1. Account & Onboarding
Your Juspay account must be enabled for Open Finance ITP (Payment Initiation) flows.
Action: Contact your Juspay POC or support team to initiate the onboarding process. We will handle the necessary configurations to enable this flow for your merchant account.
2.Company Information & Certificate Setup
To enable Open Finance flows, we need a few mandatory details from your team. These details are used to generate the CN and transport certificates required by the banking partners.
Bank Account Information (for receiving payments)
Please share the following:
Account Number
Account Type
ISPB
Issuer
Account Holder Name
Tax ID / CNPJ
Passkey / FIDO Registration Details (Biometric Flow Only)
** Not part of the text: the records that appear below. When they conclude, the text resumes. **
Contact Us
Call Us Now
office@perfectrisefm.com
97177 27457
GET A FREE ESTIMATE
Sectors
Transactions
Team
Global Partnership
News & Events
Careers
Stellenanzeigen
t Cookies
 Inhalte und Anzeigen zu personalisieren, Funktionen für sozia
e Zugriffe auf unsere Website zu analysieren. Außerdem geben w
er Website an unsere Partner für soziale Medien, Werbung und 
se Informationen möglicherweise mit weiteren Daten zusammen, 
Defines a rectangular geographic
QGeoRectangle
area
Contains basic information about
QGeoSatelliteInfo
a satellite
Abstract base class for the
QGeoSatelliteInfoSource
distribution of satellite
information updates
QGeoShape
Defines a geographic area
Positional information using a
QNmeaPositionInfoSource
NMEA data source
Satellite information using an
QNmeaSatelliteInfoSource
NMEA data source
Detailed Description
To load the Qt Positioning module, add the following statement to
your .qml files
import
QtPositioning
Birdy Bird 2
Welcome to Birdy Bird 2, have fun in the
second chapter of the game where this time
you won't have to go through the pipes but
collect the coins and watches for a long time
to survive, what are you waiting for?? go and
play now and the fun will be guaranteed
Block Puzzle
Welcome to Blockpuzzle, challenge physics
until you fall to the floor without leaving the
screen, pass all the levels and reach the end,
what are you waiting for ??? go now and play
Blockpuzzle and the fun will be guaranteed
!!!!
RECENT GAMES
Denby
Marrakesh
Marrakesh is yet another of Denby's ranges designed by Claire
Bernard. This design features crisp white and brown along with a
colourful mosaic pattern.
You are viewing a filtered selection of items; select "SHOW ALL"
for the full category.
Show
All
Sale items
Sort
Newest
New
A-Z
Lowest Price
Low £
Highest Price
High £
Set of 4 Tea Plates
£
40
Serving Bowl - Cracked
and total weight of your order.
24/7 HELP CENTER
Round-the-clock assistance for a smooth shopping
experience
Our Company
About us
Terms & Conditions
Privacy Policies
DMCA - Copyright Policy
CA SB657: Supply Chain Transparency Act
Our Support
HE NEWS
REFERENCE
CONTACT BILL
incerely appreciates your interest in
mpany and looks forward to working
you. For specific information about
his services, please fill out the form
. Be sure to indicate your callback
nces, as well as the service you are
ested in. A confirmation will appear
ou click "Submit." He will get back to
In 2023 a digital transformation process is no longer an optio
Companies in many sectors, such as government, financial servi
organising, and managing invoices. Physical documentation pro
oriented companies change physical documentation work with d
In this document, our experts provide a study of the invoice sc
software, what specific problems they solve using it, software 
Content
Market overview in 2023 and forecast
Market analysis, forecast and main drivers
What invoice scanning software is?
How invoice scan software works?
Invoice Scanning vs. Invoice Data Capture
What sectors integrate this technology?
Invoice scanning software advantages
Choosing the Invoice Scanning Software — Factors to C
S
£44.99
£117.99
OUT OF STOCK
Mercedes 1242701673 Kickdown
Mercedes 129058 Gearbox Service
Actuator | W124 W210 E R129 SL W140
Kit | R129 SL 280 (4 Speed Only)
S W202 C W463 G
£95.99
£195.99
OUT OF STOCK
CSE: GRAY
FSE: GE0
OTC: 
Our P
We also require the domain and app identifiers that will be registered with the banks.
Relying Party ID (your domain)
Android app’s
androidApkHashiOS app’s
bundleId
CN Certificate Validation Method
You can choose either of the following validation methods:
DNS validation:
You will add a TXT record to the domain. The CA validates this record and issues the certificate.
Webserver validation:
You will host a validation file shared by the CA at:https://<your-domain>/.well-known/pki-validation/<token>.txt
Merchant Branding
Merchant name (as shown to your users)
Merchant logo
Action: Share the above details with the Juspay team so we can generate and register your certificates with our bank partners.
3. App–Site Association (Biometric Flow Only)
For the Biometric flow to function securely, your application must be verified as the owner of your domain. This step is required for enabling FIDO/Passkey-based authentication.
For Android
Host the following file on your domain:/.well-known/assetlinks.json
The file must include your app’s androidApkHash.
For iOS
Host the following file on your domain:/.well-known/apple-app-site-association
The file must include your app’s bundleId.
Additionally, ensure your domain is added under Associated Domains in your iOS app configuration.
Action: Publish these files on your domain and confirm that they are publicly accessible.